The WHO principles of screening are used to decide when a condition should be included in a population-based screening effort [3]. These criteria are as follows:
The condition should be an important health problem. The natural history of the condition should be understood and there should be a detectable risk factor, disease marker, latent period or early symptomatic stage.
There should be a simple, safe, precise and validated test. The test should be acceptable to the population. There should be an agreed policy on the further diagnostic evaluation of individuals with a positive tests result and on the choices available to those individuals.
There should be an effective treatment or intervention for patients identified through early detection, with evidence of early treatment leading to better outcomes than late treatment. There should be agreed upon evidence-based policies covering which individuals should be offered treatment and the appropriate treatment to be offered.
There should be evidence from high quality randomized controlled trials that the screening program is effective in reducing mortality or morbidity. There should be evidence that the complete screening program (test, diagnostic procedures, treatment/intervention) is clinically, socially and ethically acceptable to health professionals and the public. The opportunity cost of the screening program (including testing, diagnosis and treatment) should be economically balanced in relation to expenditure on medical care as a whole.
We will make the case that LS meets these criteria and therefore, should be considered for some sort of population-based screening approach. At this time, we believe that this screening should be targeted to individuals diagnosed with a LS-associated cancer and their at-risk relatives. However, as new testing techniques emerge and the costs decrease, it is possible that it may be a better approach to screen unaffected individuals either in the newborn setting or in early adulthood as has been suggested previously [4]. Of course, in addition to these active population-based screening approaches, we still support the traditional approach whereby healthcare providers take their patients’ family histories and refer patients (both affected and unaffected) for genetic evaluation when LS is suspected.
LS is an important health problem
The true incidence of LS is not known today because systematic and comprehensive genomic sequencing of the MMR genes has not yet been done in sufficient numbers of individuals.

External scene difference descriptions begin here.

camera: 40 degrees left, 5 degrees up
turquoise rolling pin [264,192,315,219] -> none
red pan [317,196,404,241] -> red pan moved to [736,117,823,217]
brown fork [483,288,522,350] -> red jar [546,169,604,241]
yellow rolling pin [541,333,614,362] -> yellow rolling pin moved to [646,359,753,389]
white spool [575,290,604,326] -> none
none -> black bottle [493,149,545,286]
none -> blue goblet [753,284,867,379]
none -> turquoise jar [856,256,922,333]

The population incidence can be approximated by extrapolating data on incidence in cancer patients. As shown previously, this approach has led to estimates of the population incidence varying between 1:2,000 and 1:800 [5]. However, these are gross under-estimations for several main reasons. They were based mainly on just MSH2 and MLH1 data, systematic searches for large deletions were not done, the EPCAM deletions were not known, and the sequencing only comprised the exons and small parts of the introns. Moreover, the life-time penetrance of MSH2 and MLH1 mutations was overestimated (believed to be some 80 %) and the penetrance of MSH6 and PMS2 mutations was unknown. More recent systematic studies of unbiased patient cohorts suggest lower penetrance figures for colorectal cancer (around 50 % for MLH1 and MSH2 and 20 % for MSH6 and PMS2) [6, 7]. Importantly, most figures emanate from studies of CRC patients only, ignoring probands with the other LS cancers. Individuals with LS are at increased risk for numerous cancers, notably endometrial, ovarian, gastric, urothelial, biliary, small bowel, pancreatic, and sebaceous carcinomas.

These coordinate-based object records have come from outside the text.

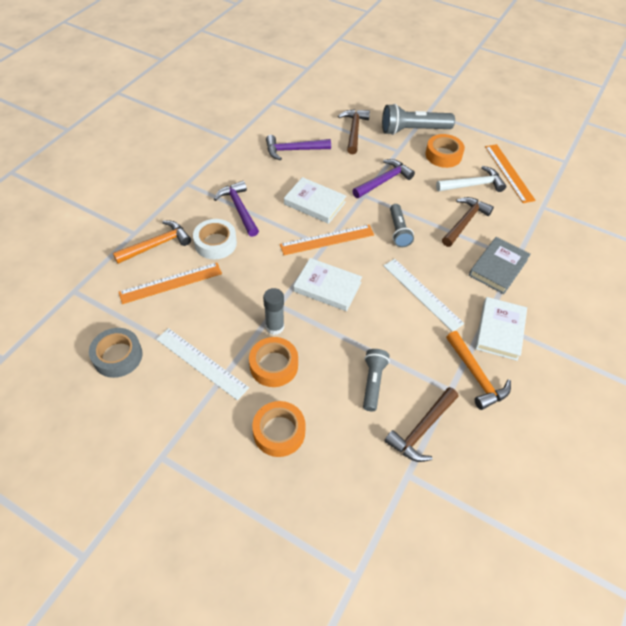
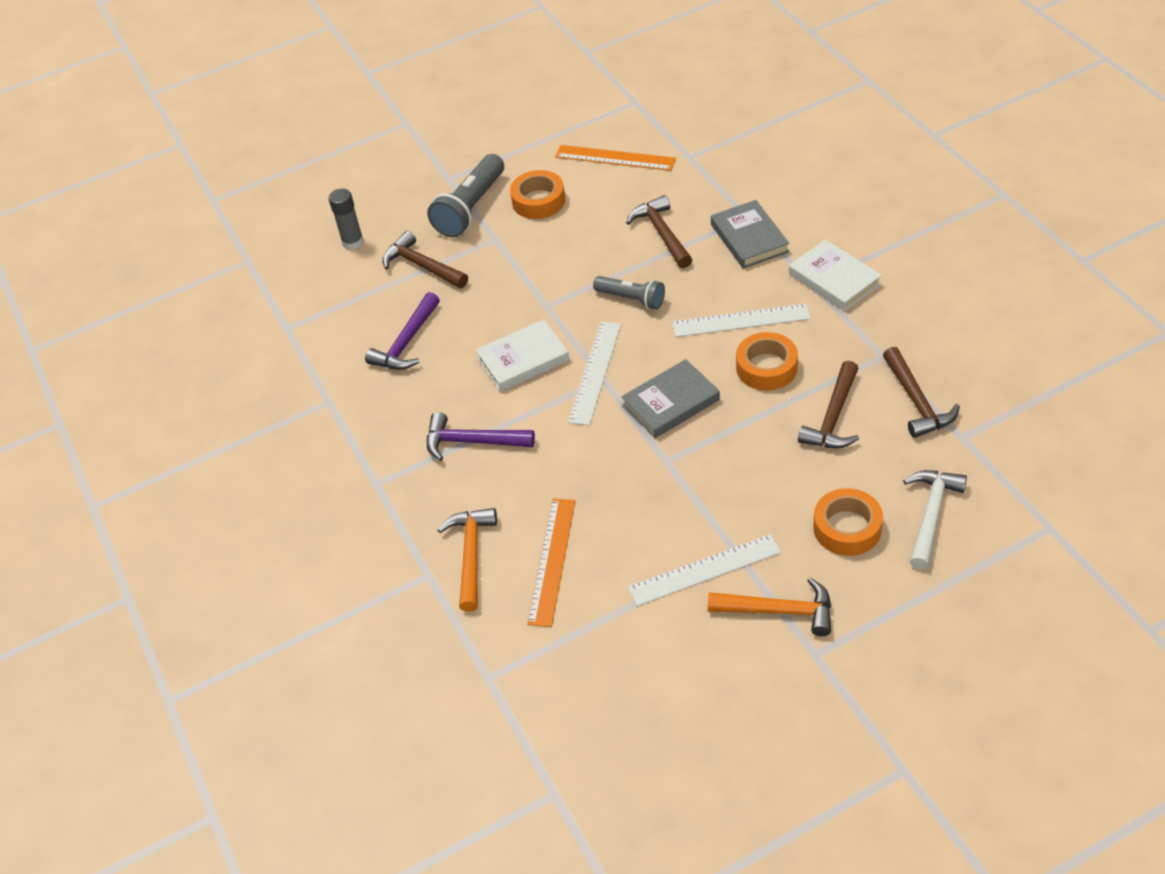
camera: 50 degrees left, 5 degrees down
grey tape [89,328,143,378] -> none
white tape [193,219,237,259] -> none
orange tape [249,337,298,387] -> orange tape moved to [736,332,798,391]
grey glue stick [263,288,284,335] -> grey glue stick moved to [329,189,364,250]
orange ruler [280,225,374,255] -> white ruler [568,322,621,426]
white book [293,258,362,311] -> grey book [621,359,720,438]
purple hammer [352,159,415,198] -> none
grey flashlight [363,349,390,412] -> brown hammer [798,361,859,448]
white hammer [436,166,506,192] -> white hammer moved to [903,470,967,570]
orange hammer [446,331,511,410] -> orange hammer moved to [708,577,831,636]

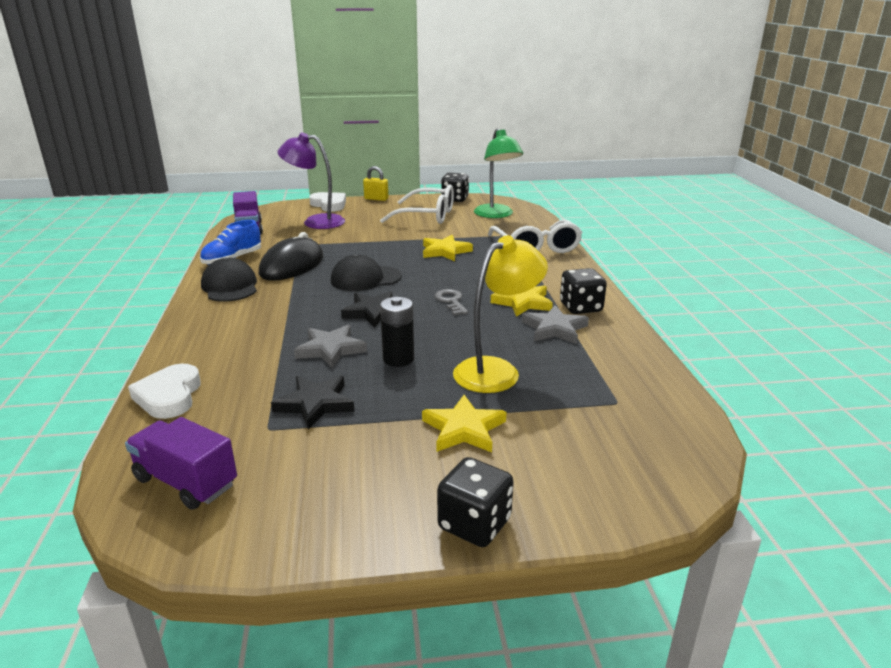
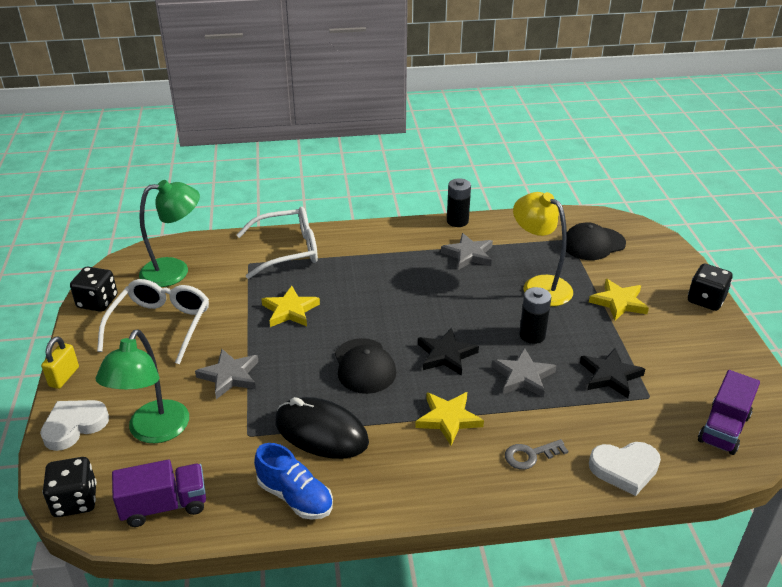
camera: 90 degrees left, 10 degrees up
black cap [201,258,257,302] -> black cap moved to [566,222,626,260]
purple lamp [278,132,345,229] -> green lamp [96,329,189,443]
grey key [435,289,468,315] -> grey key moved to [505,439,568,470]
yellow star [491,285,553,317] -> yellow star moved to [415,392,484,446]
black dice [560,268,607,314] -> black dice moved to [43,457,97,517]
none -> grey star [195,349,259,399]
none -> black battery [447,178,471,227]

Recent population-based series in which the incidence of LS among unselected CRC patients was calculated without most of the above biases suggest that the proportion is around 2.8 % [8–14]. This means that there will be 4,017 LS patients diagnosed with CRC in the United States in 2012 (2.8 % 9 143,460 cases of CRC) [15]. To estimate the population incidence of LS, assume a lifetime risk of CRC of 5 % and an average lifetime cancer risk in LS carriers of 50 %. Then population incidences are 2.8 % of 5 % multiplied by 2. Thus in summary, the present best estimate calculated in this way is around 1:370. Of note, this number is likely to be an underestimate because; (1) it ignores probands with LS cancers other than CRC; (2) it is based on triaging by age, family history, microsatellite instability, and/or immunohistochemistry of the MMR proteins in the proband’s tumor and none of these criteria have 100 % sensitivity. Some criteria are prone to error; and (3) exons and splice sites were sequenced, but not introns in most cases.
Given the above facts we conclude that the population incidence of LS is somewhere around 1:370 or perhaps even higher. At this incidence, LS is one of the most common severe Mendelian disorders. Of note, the figures quoted above apply mainly or only to Caucasian populations of European origin, and differences between European subpopulations appear to occur [13].

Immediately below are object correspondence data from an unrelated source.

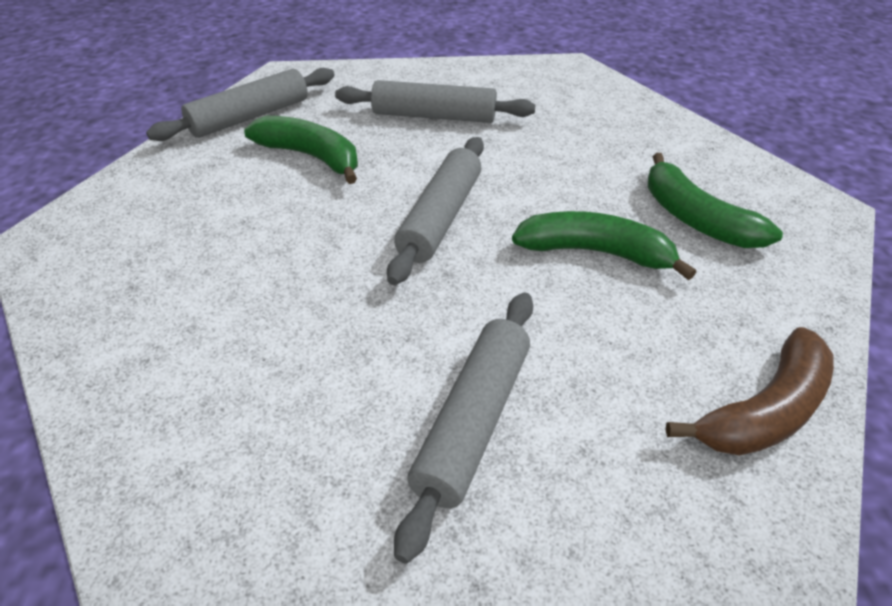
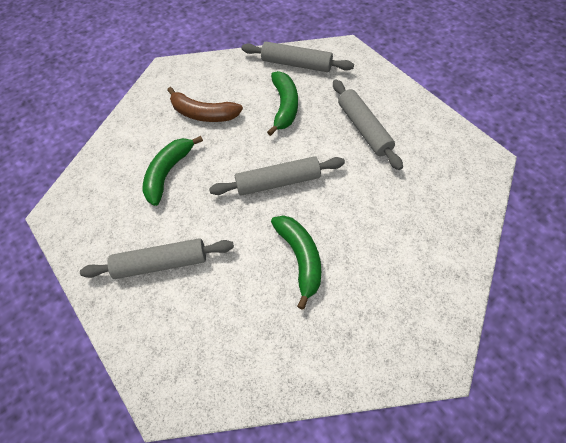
camera: 60 degrees right, 15 degrees up
green banana [648,153,783,248] -> green banana moved to [142,136,203,206]
brown banana [666,327,834,455] -> brown banana moved to [168,87,243,122]

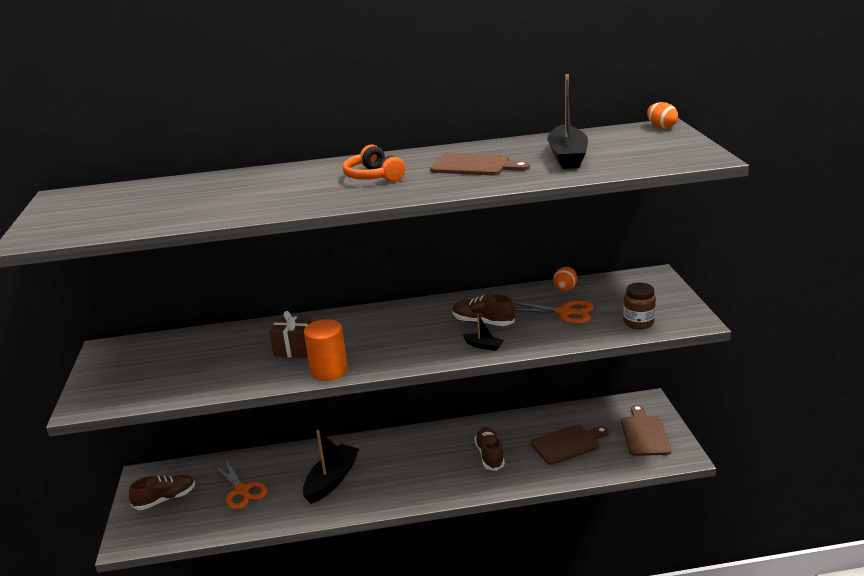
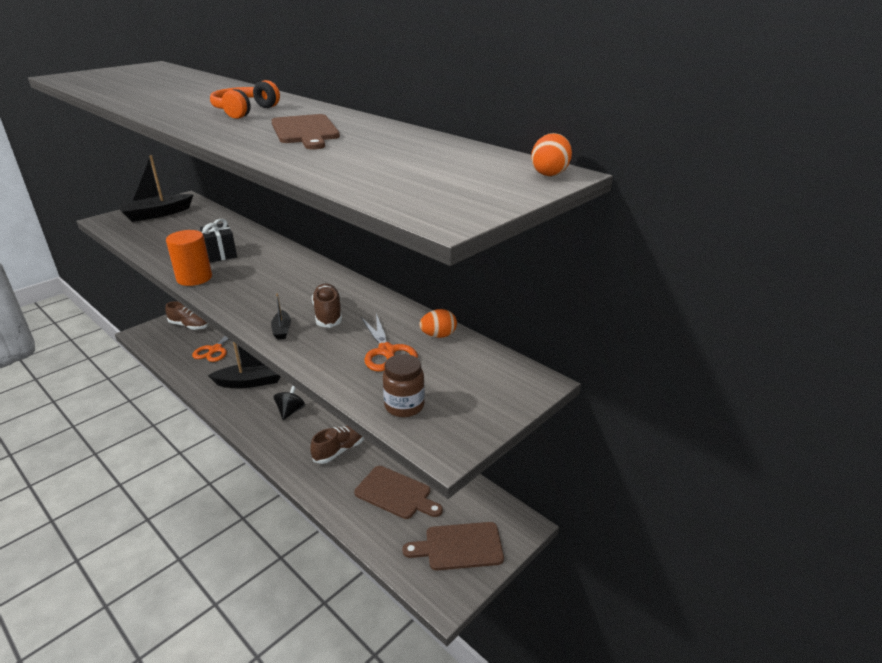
camera: 50 degrees right, 5 degrees up
brown gift [269,311,312,358] -> black gift [200,219,237,263]
black boat [547,75,588,169] -> black boat moved to [118,155,193,222]
brown cutting board [621,405,671,456] -> brown cutting board turned 150 degrees counterclockwise [403,522,504,570]
none -> black spinning top [274,385,305,420]

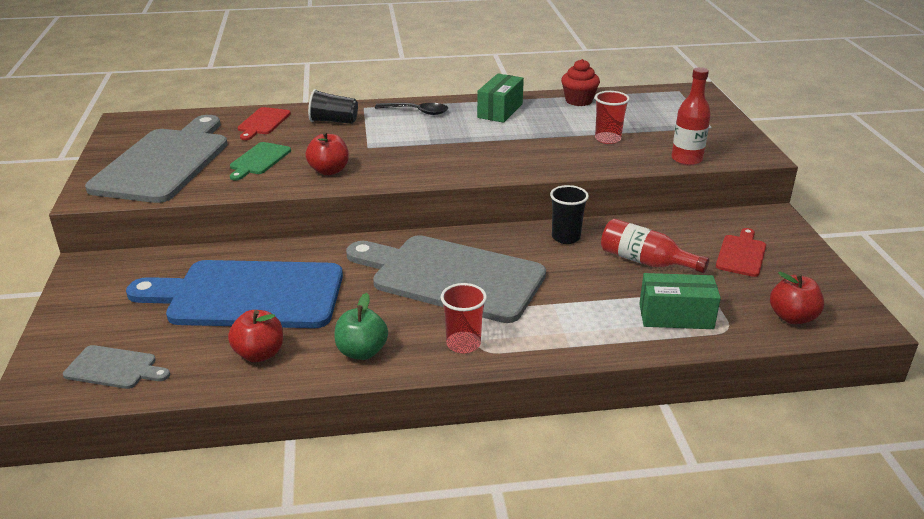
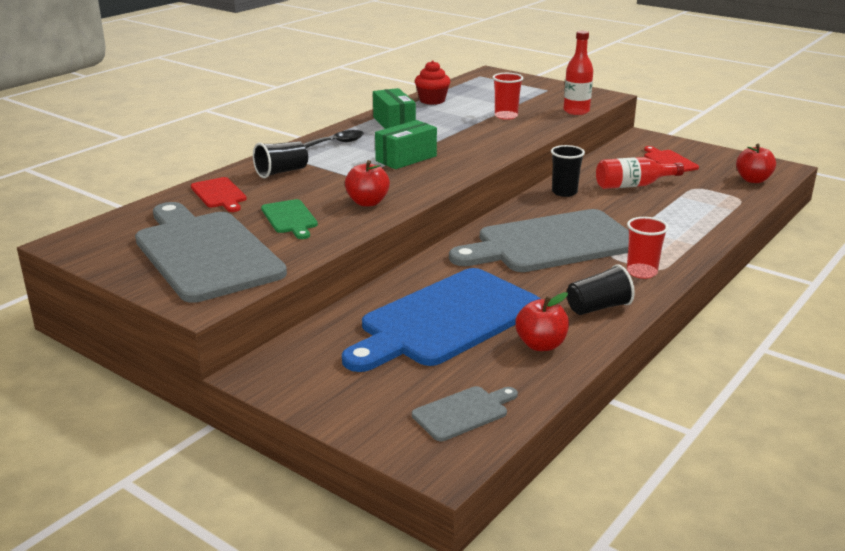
camera: 45 degrees left, 5 degrees down
green apple [334,293,388,360] -> black cup [567,265,635,315]
green box [639,273,721,329] -> green box moved to [375,120,437,169]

LS has two simple, safe, precise and validated screening tests
Microsatellite instability (MSI) testing and/or immunohistochemistry (IHC) for the four mismatch repair proteins are screening tests that can be performed on the paraffin-embedded tumor tissue from a LS-associated cancer such as colorectal cancer to identify a subset of patients that are more likely to have LS. MSI testing measures the length of repetitive areas of DNA known as microsatellites in both tumor tissue and normal adjacent tissue. If the repeats are the same length in both tissues, the tumor is considered microsatellite stable or MSI-negative and the patient is unlikely to have LS. If more than 20 % of the repeats in the tumor are a different size than they are in the normal tissue, the tumor is considered microsatellite unstable or MSI-high and the patient is more likely to have LS. IHC staining evaluates tumors for the presence or absence of the mismatch repair proteins. If any of the proteins is absent, the patient is more likely to have LS and the corresponding gene is the prime suspect for an underlying germline mutation. These tests are safe because they are performed on the tumor that was removed from the patient’s body anyway as part of their cancer treatment. They are also precise [16]: MSI has a sensitivity of 89 % for detecting individuals with mutations in MLH1 and MSH2 and 77 % for detecting individuals with MSH6 mutations; IHC has a sensitivity of 83 % regardless of the underlying gene mutation. The specificity of MSI is estimated to be 90.2 % and the specificity of IHC is more variable with an estimate of 88.8 % [16]. There are practice guidelines from professional organizations detailing the appropriate follow-up testing for individuals who have an abnormal MSI or IHC result [17].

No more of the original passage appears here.